#### PROBLEM A:
Put the records, starting with their first line and going on through the line that contains "dist [0.004268, -0.002730]", into a JSON list of strings with one string per line. Skip blank lines and leave the pictures out.

Private individuals who supply alcoholic liquor to social guests are not liable under the Dram Shop Act, but are subject to common-law negligence liability based on violation of section 33 (now section 701, MCL 436.1701) of the Michigan Liquor Control Act, MCL 436.1101 et seq., if they serve liquor to a minor. Longstreth v Gensel, 423 Mich 675; 377 NW2d 804 (1985). However, a common-law negligence action based on violation of section 26c(2) of the Michigan Liquor Control Act (now section 913(2) of the Michigan Liquor Control Code of 1998) may not be maintained against an unlicensed banquet facility operator who allows liquor consumption on the premises. Gardner v Wood, 429 Mich 290; 414 NW2d 706 (1987).
III. Who Has a Cause of Action Under the Act?
An individual (or the spouse, child, parent, or guardian of an individual) who sustains injury or damage as a result of the conduct of a minor or visibly intoxicated person to whom liquor has been unlawfully sold has a cause of action under the act. However, 1986 PA 176 made a substantial departure from prior law regarding claims for damages by relatives of a visibly intoxicated person who has injured himself or herself.

#### DATASET CONTENT:
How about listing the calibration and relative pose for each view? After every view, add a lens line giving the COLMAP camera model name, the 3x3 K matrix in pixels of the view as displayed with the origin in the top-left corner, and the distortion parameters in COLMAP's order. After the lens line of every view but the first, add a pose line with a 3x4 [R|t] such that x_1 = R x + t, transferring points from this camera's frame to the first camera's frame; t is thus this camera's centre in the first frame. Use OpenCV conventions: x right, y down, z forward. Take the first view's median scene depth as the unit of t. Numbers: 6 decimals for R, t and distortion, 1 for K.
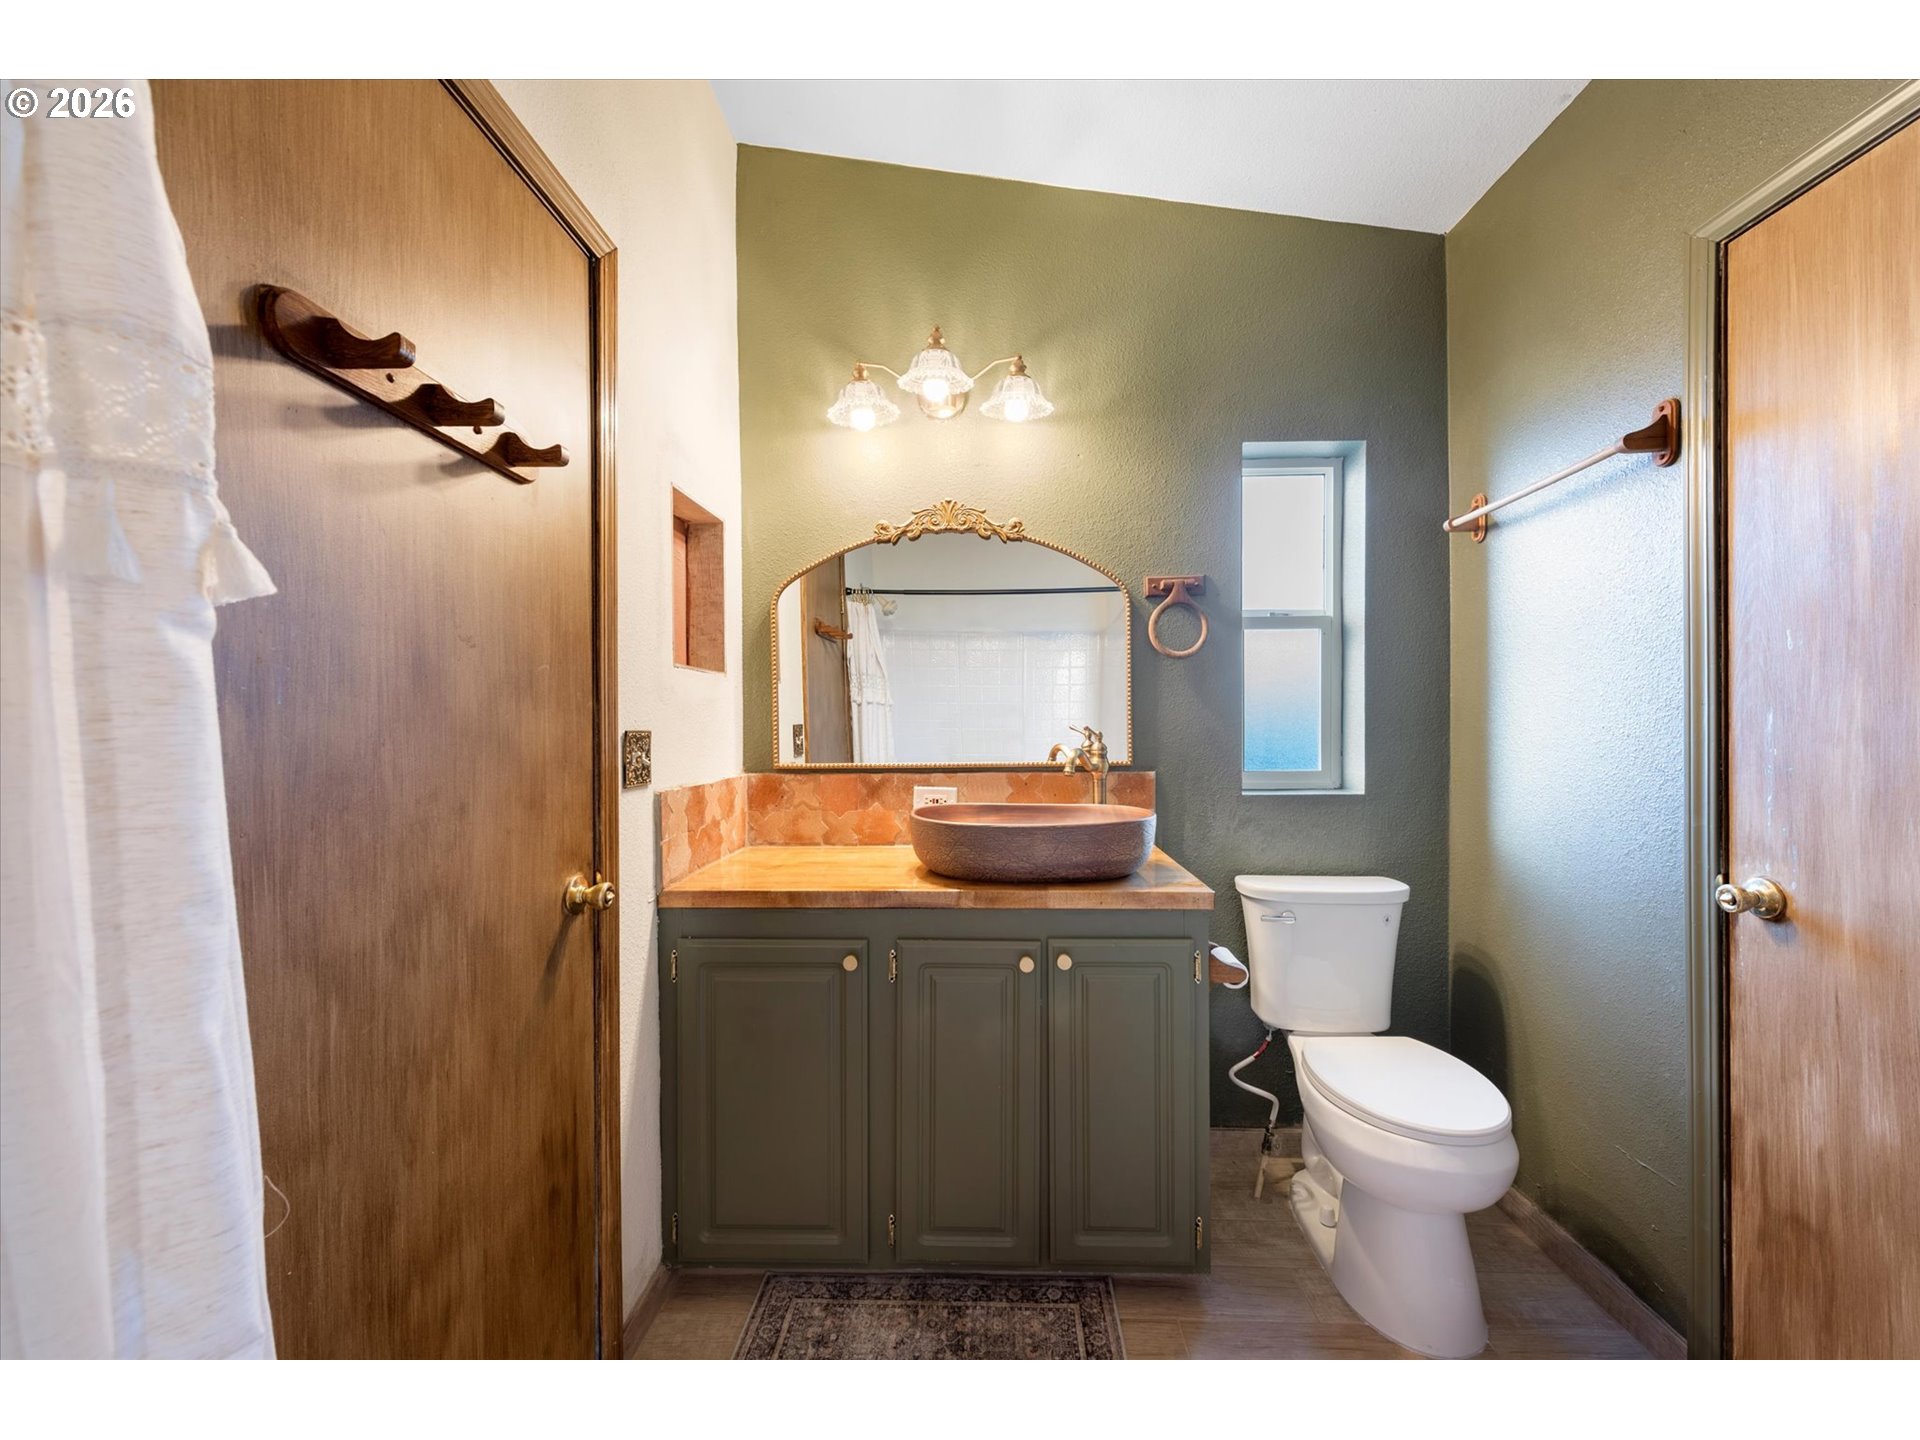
lens RADIAL K [[780.9, 0, 963.4], [0, 780.9, 724.7], [0, 0, 1]] dist [0.004268, -0.002730]
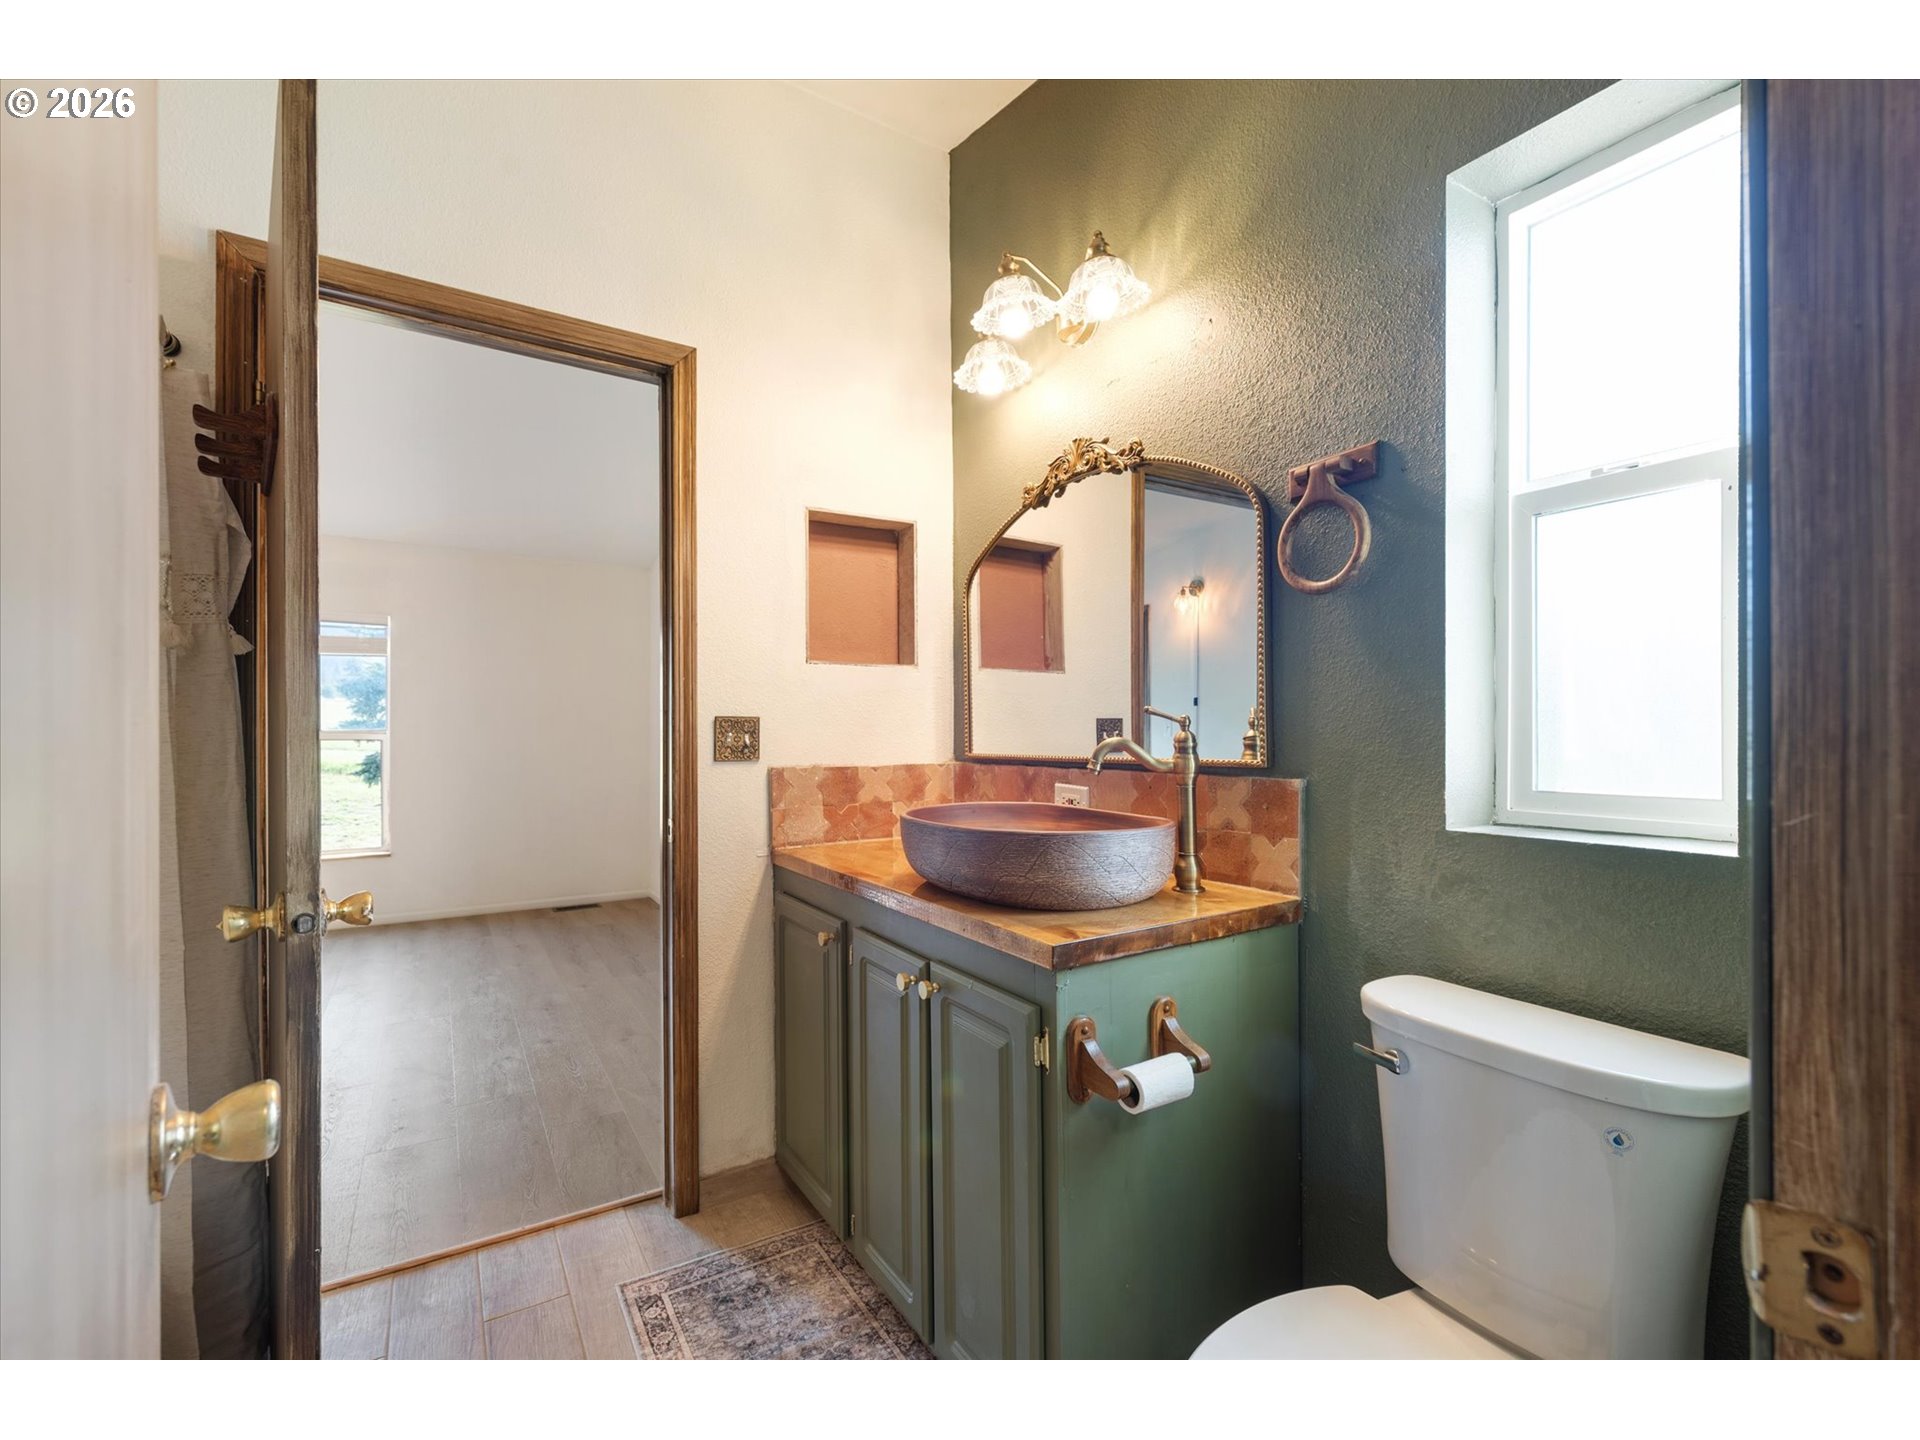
lens RADIAL K [[854.2, 0, 946.6], [0, 854.2, 729.2], [0, 0, 1]] dist [0.000371, -0.000081]
pose [[0.536736, 0.000155, -0.843750, 0.670420], [-0.001527, 0.999999, -0.000787, 0.021209], [0.843749, 0.001711, 0.536736, 0.396325]]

#### PROBLEM B:
Continue the text on Michigan dram shop liability from the point where it stops.

#### ANSWER SECTION A:
[
  "How about listing the calibration and relative pose for each view? After every view, add a lens line giving the COLMAP camera model name, the 3x3 K matrix in pixels of the view as displayed with the origin in the top-left corner, and the distortion parameters in COLMAP's order. After the lens line of every view but the first, add a pose line with a 3x4 [R|t] such that x_1 = R x + t, transferring points from this camera's frame to the first camera's frame; t is thus this camera's centre in the first frame. Use OpenCV conventions: x right, y down, z forward. Take the first view's median scene depth as the unit of t. Numbers: 6 decimals for R, t and distortion, 1 for K.",
  "lens RADIAL K [[780.9, 0, 963.4], [0, 780.9, 724.7], [0, 0, 1]] dist [0.004268, -0.002730]"
]

#### ANSWER SECTION B:
Prior law allowed a suit by a relative of an adult intoxicated person for damages such as loss of support, loss of society and companionship, etc. caused by the intoxicated person injuring himself or herself. O’Dowd v General Motors Corp, 419 Mich 597; 358 NW2d 553 (1984); Eddy v Courtright, 91 Mich 264, 51 NW 887 (1892). The amended Dram Shop Act expressly excludes actions by relatives for these kinds of damages:
… and a person shall not have a cause of action pursuant to this section for the loss of financial support, services, gifts, parental training, guidance, love, society, or companionship of the alleged visibly intoxicated person.
MCL 436.1801(9). (The constitutionality of this limitation on the types of damages that relatives may recover has been upheld. Roy v Rau Tavern, Inc, 167 Mich App 664; 423 NW2d 54 (1988).) The amendment, however, does not preclude an action by a relative of the alleged visibly intoxicated person for other kinds of damages, or for personal injury to the relative that was caused by the intoxicated person. See Podbielski v Argyle Bowl, Inc, 392 Mich 380; 220 NW2d 397 (1974).
Cases construing the prior statute permitted actions by relatives of minors for damages, including loss of support, caused by the minor injuring himself or herself. La Blue v Specker, 358 Mich 558; 100 NW2d 445 (1960). However, the present statute has been construed to preclude such actions by relatives of an intoxicated minor. LaGuire v Kain, 440 Mich 367; 487 NW2d 389 (1992).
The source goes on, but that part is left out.